When you look at that record and how Toronto FC has performed in the CCL so far is the idea that they could snatch a draw or win in this game really that absurd? A 2-2 draw would see TFC advance without having to get a win or worry about going to extra time and penalties. That result is paying out at a massive 25/1 which is the same odds you are looking at if you pick TFC to win 1-0. Neither result seems all that impossible but I guess if you are a betting type there is always money to be made on the underdog.
The good news for TFC fans is that the club has been defying the odds this entire champions league run. The odds of them getting that draw against Pumas were not good, nor of them winning against FC Dallas, they were then dismissed against the LA Galaxy before being given no chance in the home leg against Santos. So far TFC have thrived in the face of long odds so I for one would not have it any different this time around. Go ahead and write them off so called experts because they seem to love proving you wrong.
What does Toronto FC have to do though if they want to come away from Mexico with anything? Not all that much different than what they did to get the result at BMO would be the answer. The big difference is the fact that they have to resist being caught up in the fact that they are playing in Mexico and will likely be greeted by 20,000 or more very loud and very passionate fans. That is of course easier said than done but if TFC avoids getting caught up in the moment early and can play their game to start it will let them settle in and from there anything is possible.
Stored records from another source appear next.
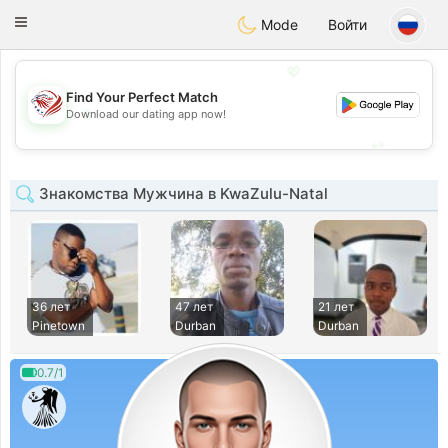
States
Dating
Toggle
Mode
Войти
navigation
💖
Find Your Perfect Match
💖
Download our dating app now!
💕
💕
Знакомства Мужчина в KwaZulu-Natal
36 лет
47 лет
21 лет
Pinetown
Durban
Durban
0.7/1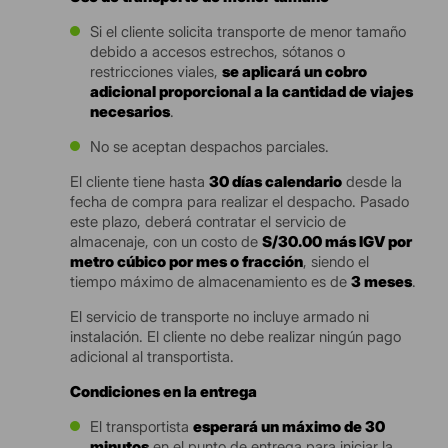
Si el cliente solicita transporte de menor tamaño
debido a accesos estrechos, sótanos o
restricciones viales,
se aplicará un cobro
adicional proporcional a la cantidad de viajes
necesarios
.
No se aceptan despachos parciales.
El cliente tiene hasta
30 días calendario
desde la
fecha de compra para realizar el despacho. Pasado
este plazo, deberá contratar el servicio de
almacenaje, con un costo de
S/30.00 más IGV por
metro cúbico por mes o fracción
, siendo el
tiempo máximo de almacenamiento es de
3 meses
.
El servicio de transporte no incluye armado ni
instalación. El cliente no debe realizar ningún pago
adicional al transportista.
Condiciones en la entrega
El transportista
esperará un máximo de 30
minutos
en el punto de entrega para iniciar la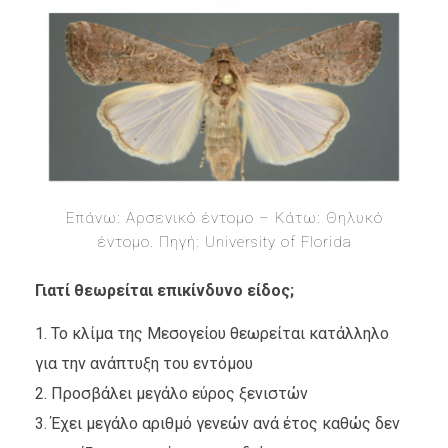
Επάνω: Αρσενικό έντομο – Κάτω: Θηλυκό
έντομο. Πηγή: University of Florida
Γιατί θεωρείται επικίνδυνο είδος;
Το κλίμα της Μεσογείου θεωρείται κατάλληλο
για την ανάπτυξη του εντόμου
Προσβάλει μεγάλο εύρος ξενιστών
Έχει μεγάλο αριθμό γενεών ανά έτος καθώς δεν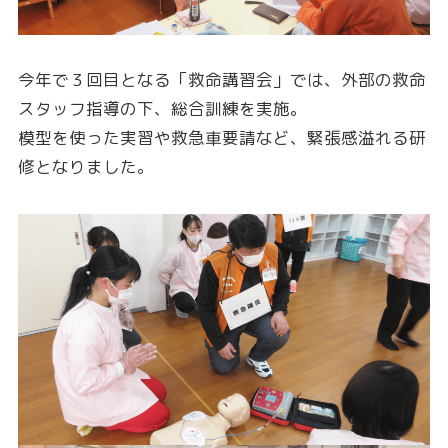
今年で３回目となる「救命講習会」では、外部の救命
スタッフ指導の下、総合訓練を実施。
模型を使った実習や救急車要請など、緊張感溢れる研
修となりました。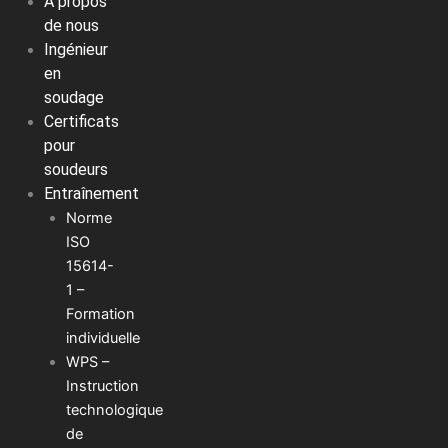
À propos
de nous
Ingénieur
en
soudage
Certificats
pour
soudeurs
Entraînement
Norme
ISO
15614-
1 –
Formation
individuelle
WPS –
Instruction
technologique
de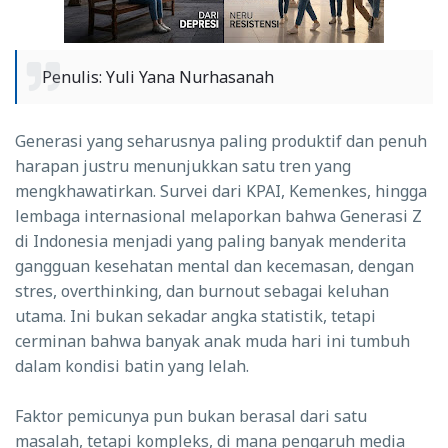
Penulis: Yuli Yana Nurhasanah
Generasi yang seharusnya paling produktif dan penuh
harapan justru menunjukkan satu tren yang
mengkhawatirkan. Survei dari KPAI, Kemenkes, hingga
lembaga internasional melaporkan bahwa Generasi Z
di Indonesia menjadi yang paling banyak menderita
gangguan kesehatan mental dan kecemasan, dengan
stres, overthinking, dan burnout sebagai keluhan
utama. Ini bukan sekadar angka statistik, tetapi
cerminan bahwa banyak anak muda hari ini tumbuh
dalam kondisi batin yang lelah.
Faktor pemicunya pun bukan berasal dari satu
masalah, tetapi kompleks, di mana pengaruh media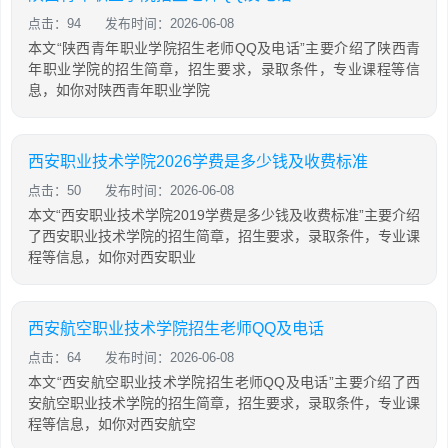
点击：94
发布时间：2026-06-08
本文“陕西青年职业学院招生老师QQ及电话”主要介绍了陕西青
年职业学院的招生简章，招生要求，录取条件，专业课程等信
息，如你对陕西青年职业学院
西安职业技术学院2026学费是多少钱及收费标准
点击：50
发布时间：2026-06-08
本文“西安职业技术学院2019学费是多少钱及收费标准”主要介绍
了西安职业技术学院的招生简章，招生要求，录取条件，专业课
程等信息，如你对西安职业
西安航空职业技术学院招生老师QQ及电话
点击：64
发布时间：2026-06-08
本文“西安航空职业技术学院招生老师QQ及电话”主要介绍了西
安航空职业技术学院的招生简章，招生要求，录取条件，专业课
程等信息，如你对西安航空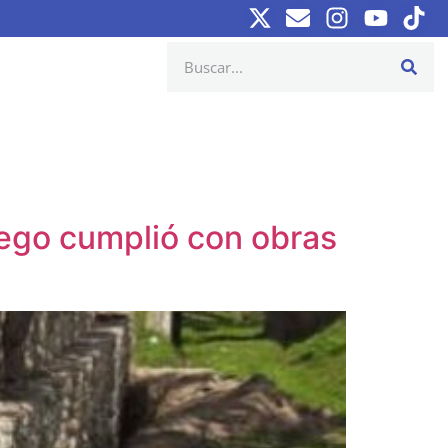
Diego cumplió con obras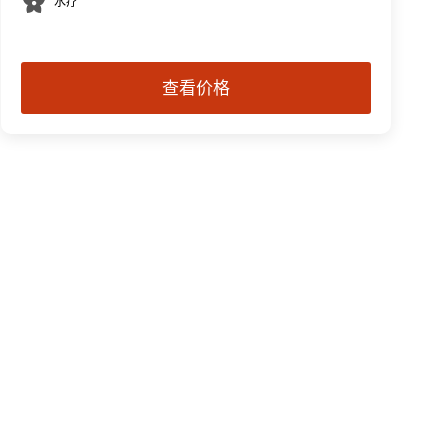
水疗
查看价格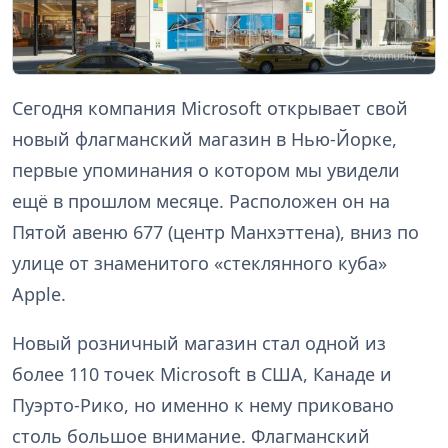
Сегодня компания Microsoft открывает свой
новый флагманский магазин в Нью-Йорке,
первые упоминания о котором мы увидели
ещё в прошлом месяце. Расположен он на
Пятой авеню 677 (центр Манхэттена), вниз по
улице от знаменитого «стеклянного куба»
Apple.
Новый розничный магазин стал одной из
более 110 точек Microsoft в США, Канаде и
Пуэрто-Рико, но именно к нему приковано
столь большое внимание. Флагманский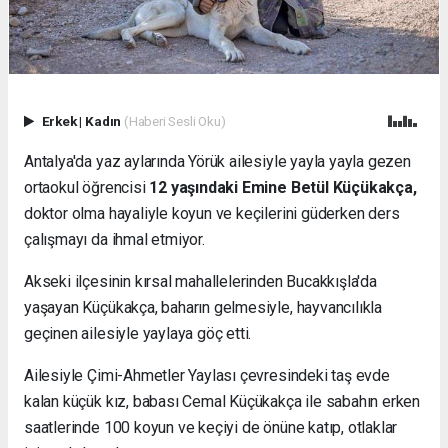
Erkek
|
Kadın
(Haberi Sesli Oku)
Antalya'da yaz aylarında Yörük ailesiyle yayla yayla gezen
ortaokul öğrencisi
12 yaşındaki Emine Betül Küçükakça,
doktor olma hayaliyle koyun ve keçilerini güderken ders
çalışmayı da ihmal etmiyor.
Akseki ilçesinin kırsal mahallelerinden Bucakkışla'da
yaşayan Küçükakça, baharın gelmesiyle, hayvancılıkla
geçinen ailesiyle yaylaya göç etti.
Ailesiyle Çimi-Ahmetler Yaylası çevresindeki taş evde
kalan küçük kız, babası Cemal Küçükakça ile sabahın erken
saatlerinde 100 koyun ve keçiyi de önüne katıp, otlaklar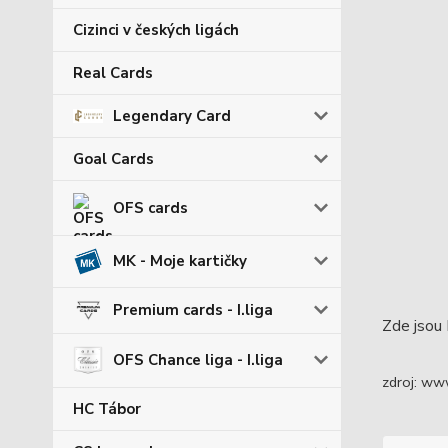
Cizinci v českých ligách
Real Cards
Legendary Card
Goal Cards
OFS cards
MK - Moje kartičky
Premium cards - I.liga
Zde jsou 
OFS Chance liga - I.liga
zdroj: ww
HC Tábor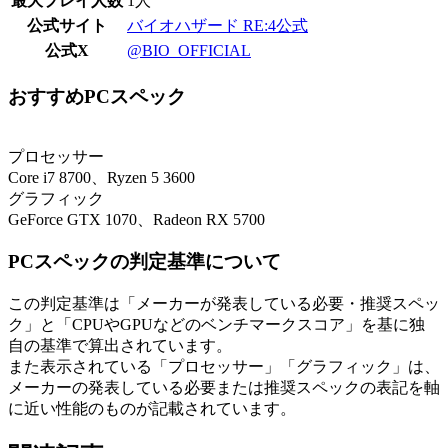
最大プレイ人数
1人
公式サイト
バイオハザード RE:4公式
公式X
@BIO_OFFICIAL
おすすめPCスペック
プロセッサー
Core i7 8700、Ryzen 5 3600
グラフィック
GeForce GTX 1070、Radeon RX 5700
PCスペックの判定基準について
この判定基準は「メーカーが発表している必要・推奨スペッ
ク」と「CPUやGPUなどのベンチマークスコア」を基に独
自の基準で算出されています。
また表示されている「プロセッサー」「グラフィック」は、
メーカーの発表している必要または推奨スペックの表記を軸
に近い性能のものが記載されています。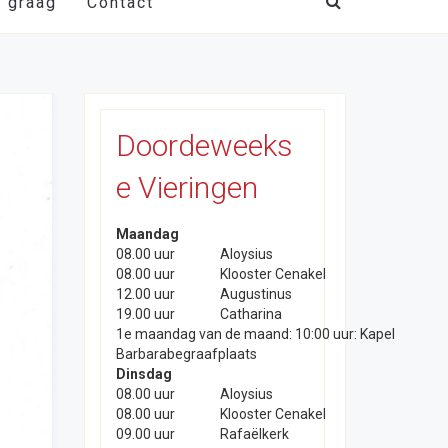
t graag
Contact
Doordeweeks
e Vieringen
Maandag
08.00 uur
Aloysius
08.00 uur
Klooster Cenakel
12.00 uur
Augustinus
19.00 uur
Catharina
1e maandag van de maand: 10:00 uur: Kapel
Barbarabegraafplaats
Dinsdag
08.00 uur
Aloysius
08.00 uur
Klooster Cenakel
09.00 uur
Rafaëlkerk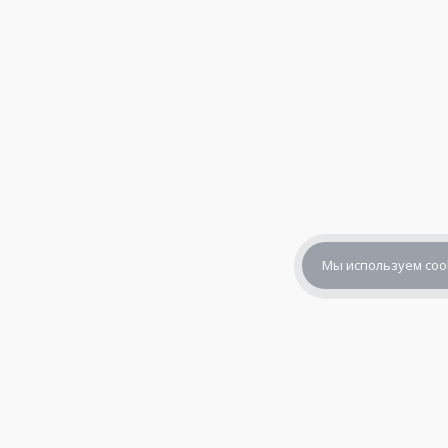
Мы используем coo
+7 (800) 302-65-54
+7 (495) 133-39-03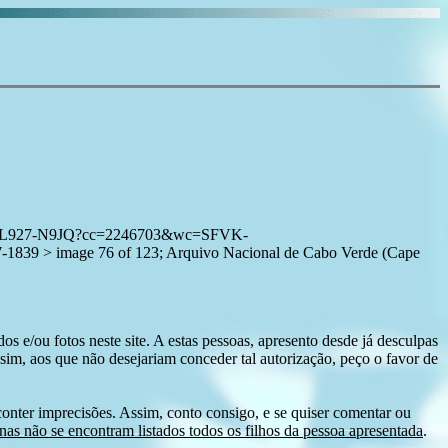
1:3QS7-L927-N9JQ?cc=2246703&wc=SFVK-
39 > image 76 of 123; Arquivo Nacional de Cabo Verde (Cape
s e/ou fotos neste site. A estas pessoas, apresento desde já desculpas
sim, aos que não desejariam conceder tal autorização, peço o favor de
conter imprecisões. Assim, conto consigo, e se quiser comentar ou
as não se encontram listados todos os filhos da pessoa apresentada
.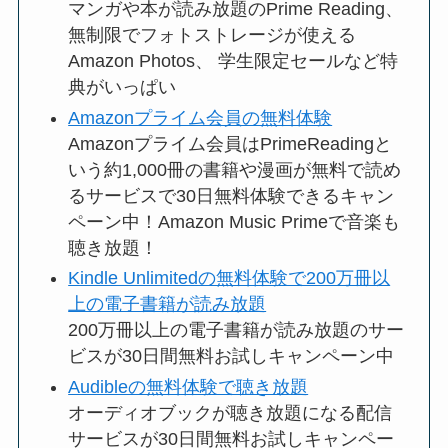
マンガや本が読み放題のPrime Reading、
無制限でフォトストレージが使える
Amazon Photos、 学生限定セールなど特
典がいっぱい
Amazonプライム会員の無料体験
Amazonプライム会員はPrimeReadingと
いう約1,000冊の書籍や漫画が無料で読め
るサービスで30日無料体験できるキャン
ペーン中！Amazon Music Primeで音楽も
聴き放題！
Kindle Unlimitedの無料体験で200万冊以
上の電子書籍が読み放題
200万冊以上の電子書籍が読み放題のサー
ビスが30日間無料お試しキャンペーン中
Audibleの無料体験で聴き放題
オーディオブックが聴き放題になる配信
サービスが30日間無料お試しキャンペー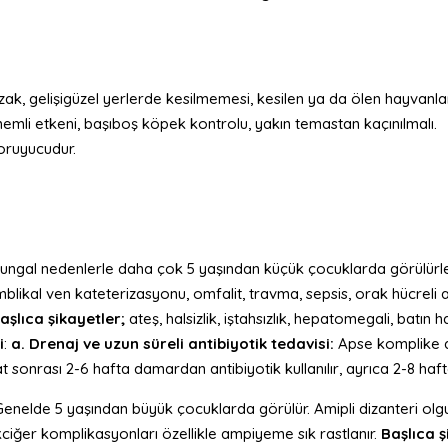
, gelişigüzel yerlerde kesilmemesi, kesilen ya da ölen hayvanlara a
emli etkeni, başıboş köpek kontrolu, yakın temastan kaçınılmalı.
oruyucudur.
 fungal nedenlerle daha çok 5 yaşından küçük çocuklarda görülürler.
umblikal ven kateterizasyonu, omfalit, travma, sepsis, orak hücreli 
aşlıca şikayetler;
ateş, halsizlik, iştahsızlık, hepatomegali, batın ha
i
:
a. Drenaj ve uzun süreli antibiyotik tedavisi:
Apse komplike de
t sonrası 2-6 hafta damardan antibiyotik kullanılır, ayrıca 2-8 haft
Genelde 5 yaşından büyük çocuklarda görülür. Amipli dizanteri olgu
ciğer komplikasyonları özellikle ampiyeme sık rastlanır.
Başlıca ş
The problem for Seattle was that they let Santos get that early goal and the whole game plan went out the window. A second quick goal and all of a sudden Seattle had to open themselves up and press forward to try and salvage the match. Once that took place it was basically a foregone conclusion how it would end up as Santos loves to tear teams apart on the counter attack.
Toronto needs to avoid that and remember that the game is 90 minutes long so that 1 goal they need can come at any point in the match. There is no need to start pressing men forward early and risk giving Santos that little bit of space they need to make you pay.
It really all comes down to being smart for TFC in this game as anything can happen when you playing in Mexico. It is very possible that the play acting could be on another level in this game so Toronto needs to resist being sucked into that game and avoid needless cards. The good news is that CONCACAF has placed Jose Pineda in charge of the match and he is one of the top quality refs in the region (yes, I realize that is not saying much with such a low standard). It will be an all Honduran crew for the match which should please Santos' head coach who was not a fan of the American ref last week.
If TFC avoids the early goal and can keep the cards to a limit they may very well force Santos to start making sloppy mistakes again. If they start looking like they did at BMO then the game will be there for Toronto to take when the chances do arise. Being smart on their own counters and taking advantage of any attacking set pieces will be crucial in this game which will require a major improvement on the standards of corners from recent games.
The task at hand is a difficult one but it is by no means impossible. This is once again the biggest game in Toronto FC history and is probably the toughest task in that history but if you don't like defying the odds and the underdog then you don't really like sports.